I used to smoke a pack a day, or, more accurately, as many cigarettes as I could get my hands on.
That’s right — I was cool. Nowadays, I’ve all but quit, averaging one every week or two. I’m no nicotine-free saint, but even though I occasionally text the Marlboro Man at two in the morning, at least I’ve never done more than a one-night stand with Cancer Robot 2000 in any of his artificially flavorful forms.
That’s right, I’m talking about the moist demons themselves — e-cigarettes. “Cigarettes 2” is a sequel that our society doesn’t need, even less so than “Transformers 4.”
It’s time to take a stand against this “Terminator 2: Judgment Day”-scale menace and let the noble tobacco cigarette die in peace over the next decade or so, just like so many of its victims.

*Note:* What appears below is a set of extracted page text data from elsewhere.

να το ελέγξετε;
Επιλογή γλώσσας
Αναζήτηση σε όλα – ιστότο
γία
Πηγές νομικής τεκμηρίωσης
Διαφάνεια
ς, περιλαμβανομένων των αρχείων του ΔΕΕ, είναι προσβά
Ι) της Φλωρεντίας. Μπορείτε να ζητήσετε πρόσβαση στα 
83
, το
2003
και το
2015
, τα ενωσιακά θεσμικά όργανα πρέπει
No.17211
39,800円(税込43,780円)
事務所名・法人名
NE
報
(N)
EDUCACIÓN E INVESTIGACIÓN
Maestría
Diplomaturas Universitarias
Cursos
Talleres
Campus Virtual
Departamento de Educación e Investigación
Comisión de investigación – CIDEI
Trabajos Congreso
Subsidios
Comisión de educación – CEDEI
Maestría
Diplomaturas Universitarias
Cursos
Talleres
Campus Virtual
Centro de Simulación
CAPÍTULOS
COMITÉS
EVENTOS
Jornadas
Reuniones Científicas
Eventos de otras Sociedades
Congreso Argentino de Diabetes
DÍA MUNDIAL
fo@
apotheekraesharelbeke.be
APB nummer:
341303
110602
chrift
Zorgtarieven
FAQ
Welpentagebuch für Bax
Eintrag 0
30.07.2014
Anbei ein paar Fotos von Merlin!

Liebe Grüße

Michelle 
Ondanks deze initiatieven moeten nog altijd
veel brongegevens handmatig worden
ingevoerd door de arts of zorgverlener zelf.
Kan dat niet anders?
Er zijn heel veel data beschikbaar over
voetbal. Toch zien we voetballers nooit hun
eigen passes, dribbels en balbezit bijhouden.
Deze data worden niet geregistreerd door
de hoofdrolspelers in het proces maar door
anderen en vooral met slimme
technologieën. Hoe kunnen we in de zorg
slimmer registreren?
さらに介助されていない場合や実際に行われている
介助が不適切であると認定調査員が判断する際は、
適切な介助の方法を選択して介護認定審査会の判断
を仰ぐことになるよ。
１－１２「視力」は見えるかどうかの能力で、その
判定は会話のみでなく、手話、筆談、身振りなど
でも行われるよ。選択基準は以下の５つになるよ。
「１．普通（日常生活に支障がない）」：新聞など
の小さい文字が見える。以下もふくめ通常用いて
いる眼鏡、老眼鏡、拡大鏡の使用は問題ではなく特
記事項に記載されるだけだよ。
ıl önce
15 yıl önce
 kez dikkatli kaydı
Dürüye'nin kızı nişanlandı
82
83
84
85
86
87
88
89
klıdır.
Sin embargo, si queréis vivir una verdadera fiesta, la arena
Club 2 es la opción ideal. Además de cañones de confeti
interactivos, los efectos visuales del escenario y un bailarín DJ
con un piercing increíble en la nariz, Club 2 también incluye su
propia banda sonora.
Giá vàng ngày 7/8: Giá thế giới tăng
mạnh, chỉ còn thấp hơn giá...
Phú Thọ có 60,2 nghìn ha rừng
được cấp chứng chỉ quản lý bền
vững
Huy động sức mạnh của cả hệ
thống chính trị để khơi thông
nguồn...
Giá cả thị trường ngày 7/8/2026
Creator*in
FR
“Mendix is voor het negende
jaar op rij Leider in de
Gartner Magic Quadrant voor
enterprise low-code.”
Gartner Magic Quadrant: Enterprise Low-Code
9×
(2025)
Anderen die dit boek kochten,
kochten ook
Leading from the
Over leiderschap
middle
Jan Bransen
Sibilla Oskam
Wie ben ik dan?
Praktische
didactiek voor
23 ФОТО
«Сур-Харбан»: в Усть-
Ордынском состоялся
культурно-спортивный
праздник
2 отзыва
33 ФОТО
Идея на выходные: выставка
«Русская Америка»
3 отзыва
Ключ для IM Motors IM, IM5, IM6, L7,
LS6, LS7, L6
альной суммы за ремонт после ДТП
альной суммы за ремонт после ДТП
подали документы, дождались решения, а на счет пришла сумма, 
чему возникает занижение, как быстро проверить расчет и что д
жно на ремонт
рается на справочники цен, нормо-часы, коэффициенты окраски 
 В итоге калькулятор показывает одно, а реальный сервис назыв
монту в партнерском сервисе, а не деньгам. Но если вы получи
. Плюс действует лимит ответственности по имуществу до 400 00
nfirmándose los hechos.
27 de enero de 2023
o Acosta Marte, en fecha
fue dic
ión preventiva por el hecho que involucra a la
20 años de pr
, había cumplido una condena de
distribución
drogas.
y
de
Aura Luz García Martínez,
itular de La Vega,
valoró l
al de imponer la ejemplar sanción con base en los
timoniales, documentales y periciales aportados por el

Cigarettes are great in a lot of ways. They’re instant relief sticks that you carry around in your pocket, without the social baggage or more immediate harm of hard drugs or a personal masturbator.
When you smoke, you’re immediately a part of a community that gets extra breaks at work because they physically need them to function. Most importantly, they’re the best after great sex.
If I had to pick the one big drawback about cigs, it would be the nearly 500,000 deaths they cause annually in the U.S. alone, according to the Centers for Disease Control. The American Cancer Society says that tobacco use is to blame for a global death toll of 6 million people every year.
According to the CDC, most U.S. smokers are trying to quit, and more quit each year. E-cigarettes are presented as a healthier alternative that helps smokers end their addiction.
But even if they are healthier, e-cigarettes are way too lame to be worth it. They present a direction for our future that we should stop at all costs — a future that lacks creativity, progression and self-awareness of the fact that we’re actively perpetuating the greatest plague of our time.
We need to move past cigarettes of all kinds and find new vices for this era, ones that generate different conversations about our humanity and how to comport ourselves as a society.
That won’t happen as long we allow e-cigs to become a cultural staple. More and more kids try e-cigs every year, in large part because they’re targeted by e-cig advertising, prolonging the life of the cigarette.
Electric car? E-book? Both are great inventions that preserve old technologies for the future. Electronic cigarettes? You’re just validating a useless vice with wasted technology.
E-cig popularity has scarred the face of our community. There are not one, not two, but three ECig Crib locations in our state, and my uncle won’t stop talking about them. How are we supposed to convince any tourist that we’re a better option than Seattle when we force them to confront such horrors during their visits? The answer is that we can’t, friends.